I hold my biggest bitch stick for the audience though. There are a few good egg artists out there making stuff in Music Land and Movie World and on TV's vast Trash Heap. But the audience keeps lapping up crap, so there's no incentive for the culture to get better. The Obamabot youths of America have zero critical thinking skills in their facebooked brains, so their ability to be curious or intellectually adventurous in their media consumption is practically nil. They can't seem to figure out the images of a black and white world, so they fluff it off as irrelevant. And that's the god of 21st century education: Relevance. Unless it's "relevant" to the kiddies' limited, echo chamber world (meaning it's something that fits in their comfort zone and doesn't challenge any of their notions about art or the world or their teleprompter Jesus), then teachers will reject it. I know of what I speak. When I tried exposing students to culture from the 30s, 40s, and 50s, most reacted with antipathy or confusion or indifference and who can blame them really. Why should they and why would they care if they've never had to confront anything else like this stuff for the previous eleven years of their schooling?

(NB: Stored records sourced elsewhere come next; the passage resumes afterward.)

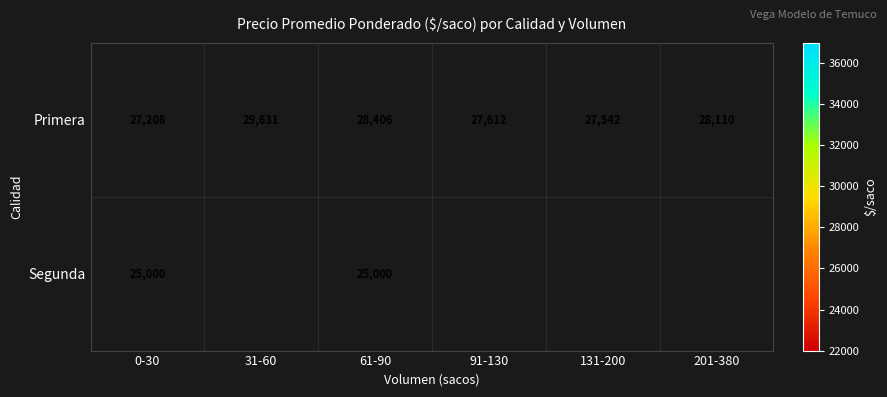

What is the total value across all series at 61-90?

53406.0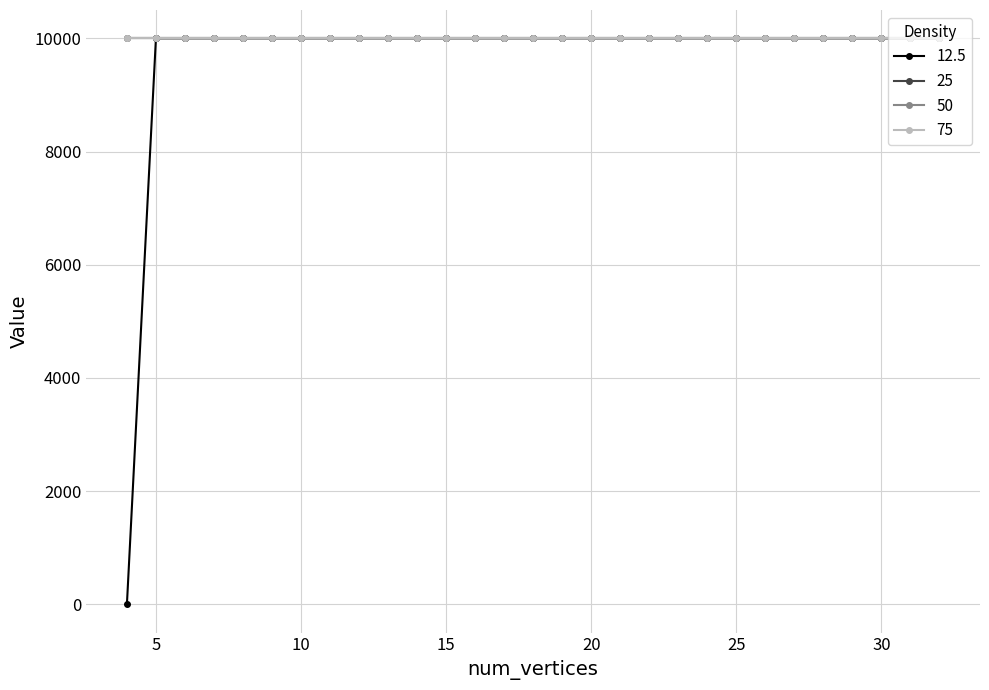

Which category has the lowest value across all series?

4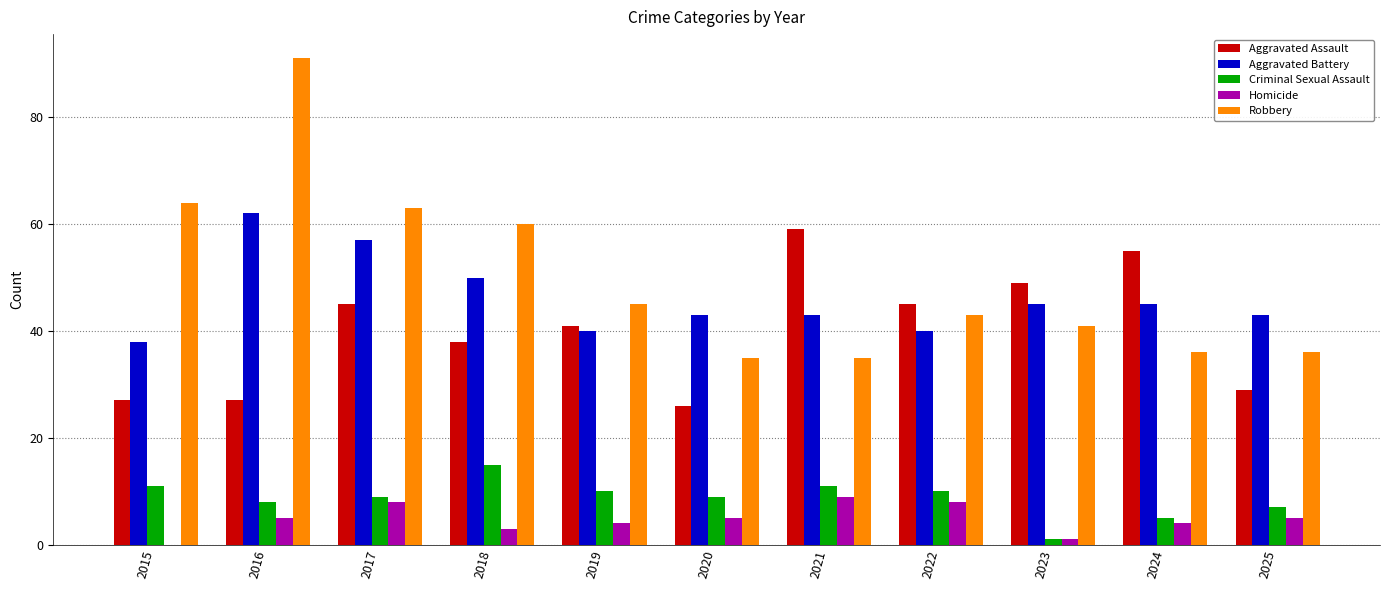

Reading right to left, extract all data points from this chart.

Aggravated Assault: 29	55	49	45	59	26	41	38	45	27	27
Aggravated Battery: 43	45	45	40	43	43	40	50	57	62	38
Criminal Sexual Assault: 7	5	1	10	11	9	10	15	9	8	11
Homicide: 5	4	1	8	9	5	4	3	8	5	0
Robbery: 36	36	41	43	35	35	45	60	63	91	64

Retro needs to be the watch word. If we're going to salvage the culture in any way, we need to start championing the great stuff from America's past and blaring the best stuff back out into the culture at large so that it remains ever vibrant and vital to the everyday people who consume popular culture unthinkingly. Maybe if our culture can rediscover the pride of American pop art we can have a second golden age (though I don't hold my breath for that starry-eyed fantasy). I'm not talking about hiding out in our little online communities of die-hards and obsessives either. We already know and love the past; right now we're just circle jerking ourselves. But the ignorant kids and brain-dead twenty-somethings need a shake-up, and their parents too need to be reminded that there were better days, even fifteen years ago when Nick at Nite still played shows in black and white. I'm talking about going out like missionaries to spread the gospel of retro to the wide world.

Retro forever! Retro IS better! America's culture was better in the past, get used to it relativists and crapweasal enablers of the empty cgi anorexic pop culture of today.

If you can't tell that Cary Grant is infinitely, objectively better than lame-O George Clooney then you're an idiot who should just do the rest of us all a favor and crawl back into your basement and play your X-box until your brain melts. Keep your dirty dreams off our internet, liberal weeny mouth-breathers!

Retro forever! Retro IS better! Viva 1947!